In regards to the set palette, I found it allowed for a beautiful combination of colors. I loved the inter-play between the deep reds and green-blues that occurred in the shadows. These were off-set by YG reflected lights. I also loved how the oranges in the white snow activated the blue snow shadows. These blues, I made with a substantially reduced blue that was excellent because it did not compete chromatically with the oranges of the white snow. The light oranges appeared more vital against such a blue. Another inter-play occurred in the larger part of the composition between the OY grasses and the BV shadows. I also found that the reduced Rhue, Yhue and Bhue were excellent neutrals from which the high chromatic colors could be explored. These neutrals provided a foil upon which the more intense colors could activate a simultaneous contrast.
My next composition contains a pine tree trunk emerging out of a dark wooded area. This small pochade has me excited to further explore this palette in a plein-air setting.
3 thoughts on “Intensity Palette- A New Investigation”
Judith the “Winter Maples” is exquisite in may ways. You make seem so evident.
I just received your first installment, having just signed up. Your work is clean and fresh. You can almost feel the cold air on your skin and the chill as you inhale its freshness. Keep up the good work!
Having restarted my art career, and stumbled across your website several days ago, I thought I ‘d sample the waters. I have known of the Ross palette for years and have used it more and more. It is great; it’s power is unlimited. The artists that are successful, if they don’t use it directly, apply its principles, unknowingly.
I have found his books a bit cryptic. Ross was not real clear about the mechanics of making the palettes work. I descovered a separate source describing their usage which negates much of his nomenclature. Of course, as artists, we can always defer to his books for advice.

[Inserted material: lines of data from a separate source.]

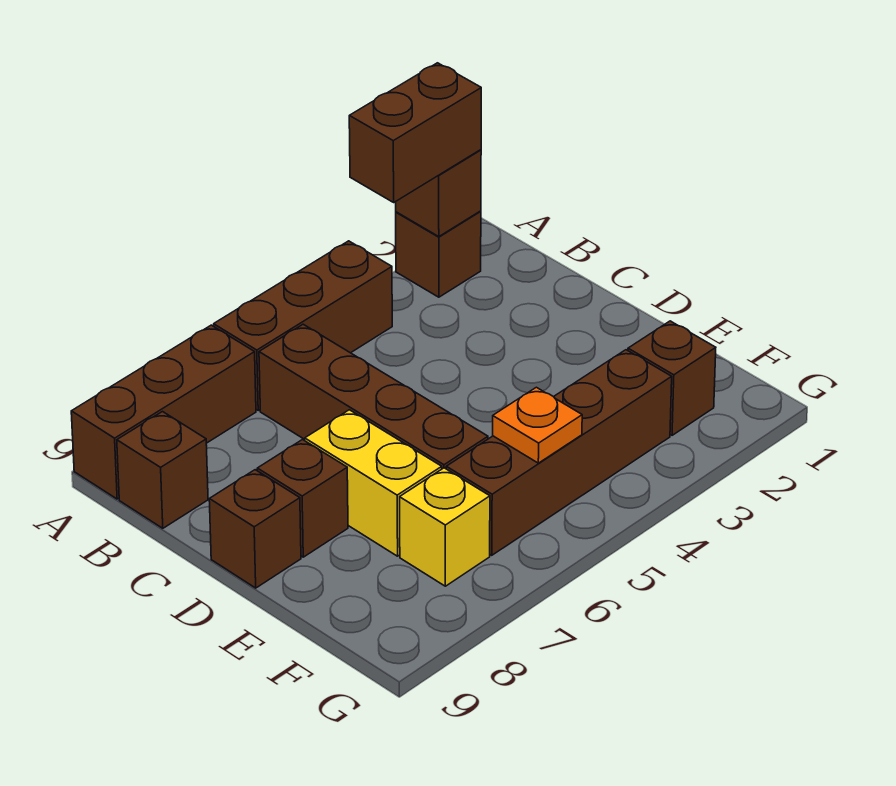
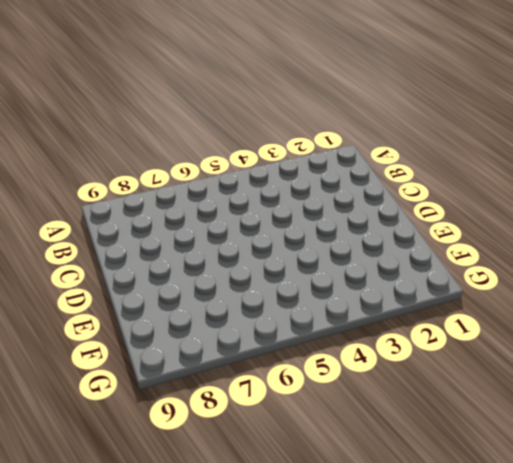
none -> brown 1x1 brick [396,211,481,297]
none -> brown 1x3 brick [214,241,392,410]
none -> brown 1x3 brick [71,325,256,499]

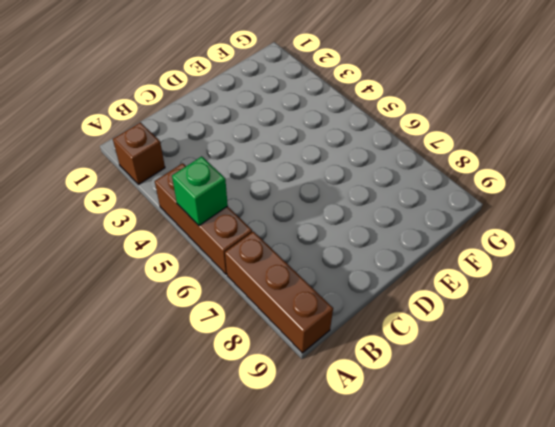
green 1x1 brick [172,156,228,226] -> none
none -> brown 1x4 brick [259,324,488,469]
none -> brown 1x1 brick [117,412,208,528]
none -> yellow 1x2 brick [305,410,442,556]

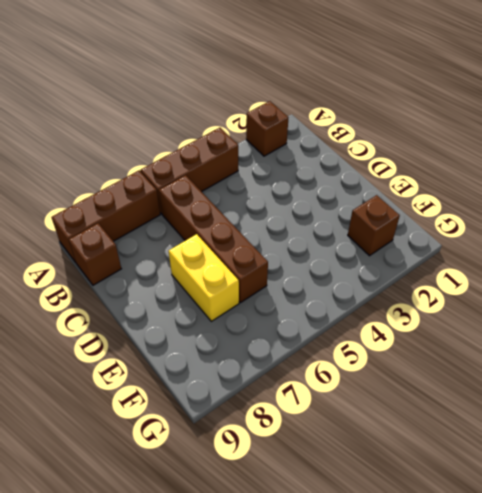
none -> brown 1x1 brick [257,440,348,557]
none -> brown 1x1 brick [209,470,301,588]
none -> brown 1x4 brick [446,350,672,555]

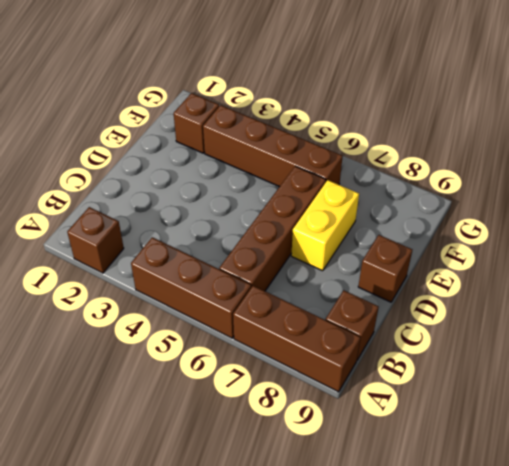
none -> brown 1x1 brick [257,440,348,557]
none -> yellow 1x1 brick [400,468,490,586]
none -> brown 1x1 brick [396,150,481,237]

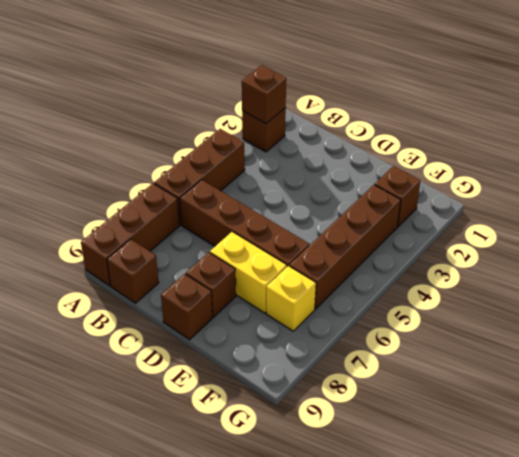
none -> orange 1x1 plate [493,387,582,463]
none -> brown 1x2 brick [349,63,481,202]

So, thanks for you efforts and observations.
Thank you for the good comments. You mentioned another source that investigates Denman Ross’ palettes. I would be interested to know of the work. Ross is very difficult to mine. I have received most of my understanding of his palettes from Robert Henri who for several years corresponded with Ross and implemented some of his palettes.There were many insights that Ross had in regards to color mixing and achieving a variety of color temperature within a set-palette. Henri, later, abandons the use of Ross’ palettes for ones that are more flexible with the mixing. But Henri carries several influences forward in his work and maintains these insights throughout the late Irish paintings.In the near future, I hope to publish an investigation into Henri’s palettes and will include much about Ross as well.